Body Dysmorphic Disorder?

At its most extreme, obsession with appearance has a label: body dysmorphic disorder, or BDD.  Celebrities from Bruce Jenner to Hayden Panettiere, and of course, Michael Jackson, have been rumored to suffer from it.

BDD is an obsession with a perceived flaw—a supposed defect that appears minor or even non-existent to most observers.  It could be an obsession that one’s Adam’s apple is too big, feeling tortured over some minor acne scars, or an absolute certainly that one’s perfectly-normal-looking-to-others nose will draw ridicule and humiliation if anyone sees it.  The distress about the flaw is so strong that some sufferers only go out at night, cover the perceived flaw with clothing or oddly combed hairstyles, check a mirror hundreds of times a day, or undergo multiple surgeries (many of which are elective and paid out of pocket – again, Michael Jackson is the perfect example).  Sadly, surgery or dermatologic treatment doesn’t cure the problem. That’s why individuals with BDD often run from doctor to doctor, or throw their money away on sham miracle cures.

Bigorexia

There is a specific subtype of BDD called muscle dysmorphia, nicknamed “bigorexia,” whose sufferers, usually men, have an irrational, obsessive belief that they are too skinny or not muscular enough.  This isn’t just a preoccupation with size, it’s a near-delusion, and it most often affects men whom most people would consider muscular.

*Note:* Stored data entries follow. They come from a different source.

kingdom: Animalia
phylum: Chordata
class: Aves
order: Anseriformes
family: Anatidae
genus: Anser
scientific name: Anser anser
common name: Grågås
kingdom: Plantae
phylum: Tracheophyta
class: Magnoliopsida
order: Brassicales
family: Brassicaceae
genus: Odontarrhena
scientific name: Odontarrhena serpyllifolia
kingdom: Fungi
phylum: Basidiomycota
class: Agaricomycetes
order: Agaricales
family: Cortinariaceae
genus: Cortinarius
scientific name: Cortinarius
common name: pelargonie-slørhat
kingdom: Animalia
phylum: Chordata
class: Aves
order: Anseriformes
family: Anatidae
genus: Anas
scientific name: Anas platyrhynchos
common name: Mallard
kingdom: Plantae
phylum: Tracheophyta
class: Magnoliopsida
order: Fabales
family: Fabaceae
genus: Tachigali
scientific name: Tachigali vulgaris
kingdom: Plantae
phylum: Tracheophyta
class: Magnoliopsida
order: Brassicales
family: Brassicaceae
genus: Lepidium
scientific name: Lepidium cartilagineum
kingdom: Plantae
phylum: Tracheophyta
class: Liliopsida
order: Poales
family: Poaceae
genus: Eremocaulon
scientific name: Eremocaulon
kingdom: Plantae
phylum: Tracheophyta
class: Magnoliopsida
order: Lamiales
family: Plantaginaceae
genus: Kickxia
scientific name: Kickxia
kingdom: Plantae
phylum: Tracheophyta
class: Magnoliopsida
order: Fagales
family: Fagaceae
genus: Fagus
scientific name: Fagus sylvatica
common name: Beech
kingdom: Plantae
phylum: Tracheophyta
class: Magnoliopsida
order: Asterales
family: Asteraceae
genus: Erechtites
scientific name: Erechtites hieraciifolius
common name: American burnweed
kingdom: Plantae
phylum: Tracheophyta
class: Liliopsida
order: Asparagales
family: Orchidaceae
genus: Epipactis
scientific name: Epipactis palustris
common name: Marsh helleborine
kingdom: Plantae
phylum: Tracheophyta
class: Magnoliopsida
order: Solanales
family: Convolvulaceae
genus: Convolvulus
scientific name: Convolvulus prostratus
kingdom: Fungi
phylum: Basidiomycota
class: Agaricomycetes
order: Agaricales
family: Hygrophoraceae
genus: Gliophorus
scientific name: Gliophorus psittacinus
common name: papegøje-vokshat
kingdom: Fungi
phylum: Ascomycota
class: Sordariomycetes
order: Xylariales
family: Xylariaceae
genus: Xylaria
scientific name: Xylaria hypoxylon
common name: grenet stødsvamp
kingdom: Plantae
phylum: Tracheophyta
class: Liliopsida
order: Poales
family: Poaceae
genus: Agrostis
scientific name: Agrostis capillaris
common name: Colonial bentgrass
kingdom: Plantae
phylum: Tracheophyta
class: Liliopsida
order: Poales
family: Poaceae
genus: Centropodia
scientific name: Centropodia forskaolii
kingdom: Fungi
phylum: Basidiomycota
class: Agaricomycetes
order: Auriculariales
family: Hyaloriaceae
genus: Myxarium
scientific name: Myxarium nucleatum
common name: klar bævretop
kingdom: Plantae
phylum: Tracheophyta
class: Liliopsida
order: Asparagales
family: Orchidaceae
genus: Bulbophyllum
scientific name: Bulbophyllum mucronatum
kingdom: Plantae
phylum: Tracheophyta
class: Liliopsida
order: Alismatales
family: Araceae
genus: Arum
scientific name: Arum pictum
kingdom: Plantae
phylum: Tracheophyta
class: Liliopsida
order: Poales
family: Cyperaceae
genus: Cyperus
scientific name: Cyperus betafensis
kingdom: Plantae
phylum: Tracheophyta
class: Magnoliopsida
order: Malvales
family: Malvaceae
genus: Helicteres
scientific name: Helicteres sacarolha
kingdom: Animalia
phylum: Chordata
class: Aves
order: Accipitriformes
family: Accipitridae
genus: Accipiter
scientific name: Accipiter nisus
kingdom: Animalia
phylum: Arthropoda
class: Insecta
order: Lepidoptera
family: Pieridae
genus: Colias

The Broken Mirror by Dr. Katharine Phillips is the BDD treatment bible, and many people with BDD—who make up 1-2% of the U.S. population—report feeling more understood and hopeful after reading it.  Another book called The Adonis Complex by the same author addresses muscle dysmorphia and men and boys’ quest for physical perfection to the detriment of everything else.

BDD is often treated with a class of antidepressants called SSRIs and cognitive-behavioral therapy, a structured type of therapy that challenges the beliefs underlying BDD, like “I can’t go out because my abs aren’t chiseled enough,” plus the behaviors that go along with those beliefs.